» Required action: Please retype the items from their first line through the line that contains "ラフィックの分析を目的としてCookieを使用しています。", including both of those lines, and keep every line unchanged.

(Transcribed page text)
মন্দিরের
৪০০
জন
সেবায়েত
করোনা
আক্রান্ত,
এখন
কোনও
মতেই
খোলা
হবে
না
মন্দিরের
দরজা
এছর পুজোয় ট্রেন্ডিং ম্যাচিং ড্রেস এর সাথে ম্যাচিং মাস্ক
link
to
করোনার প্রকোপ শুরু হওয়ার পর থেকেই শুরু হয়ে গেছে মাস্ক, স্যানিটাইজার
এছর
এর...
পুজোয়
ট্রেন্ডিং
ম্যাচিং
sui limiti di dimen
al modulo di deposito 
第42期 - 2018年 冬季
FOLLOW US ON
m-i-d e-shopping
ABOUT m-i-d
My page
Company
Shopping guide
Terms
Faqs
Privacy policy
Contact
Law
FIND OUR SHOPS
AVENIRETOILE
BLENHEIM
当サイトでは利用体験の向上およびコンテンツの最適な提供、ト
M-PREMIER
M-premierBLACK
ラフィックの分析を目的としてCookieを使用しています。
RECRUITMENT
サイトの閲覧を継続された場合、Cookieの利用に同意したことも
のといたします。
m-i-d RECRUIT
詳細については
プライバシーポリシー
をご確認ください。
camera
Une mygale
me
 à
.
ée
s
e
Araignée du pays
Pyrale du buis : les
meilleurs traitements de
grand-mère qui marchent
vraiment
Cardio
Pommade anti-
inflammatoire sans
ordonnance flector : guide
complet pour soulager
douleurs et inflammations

» Solution to the problem:
মন্দিরের
৪০০
জন
সেবায়েত
করোনা
আক্রান্ত,
এখন
কোনও
মতেই
খোলা
হবে
না
মন্দিরের
দরজা
এছর পুজোয় ট্রেন্ডিং ম্যাচিং ড্রেস এর সাথে ম্যাচিং মাস্ক
link
to
করোনার প্রকোপ শুরু হওয়ার পর থেকেই শুরু হয়ে গেছে মাস্ক, স্যানিটাইজার
এছর
এর...
পুজোয়
ট্রেন্ডিং
ম্যাচিং
sui limiti di dimen
al modulo di deposito 
第42期 - 2018年 冬季
FOLLOW US ON
m-i-d e-shopping
ABOUT m-i-d
My page
Company
Shopping guide
Terms
Faqs
Privacy policy
Contact
Law
FIND OUR SHOPS
AVENIRETOILE
BLENHEIM
当サイトでは利用体験の向上およびコンテンツの最適な提供、ト
M-PREMIER
M-premierBLACK
ラフィックの分析を目的としてCookieを使用しています。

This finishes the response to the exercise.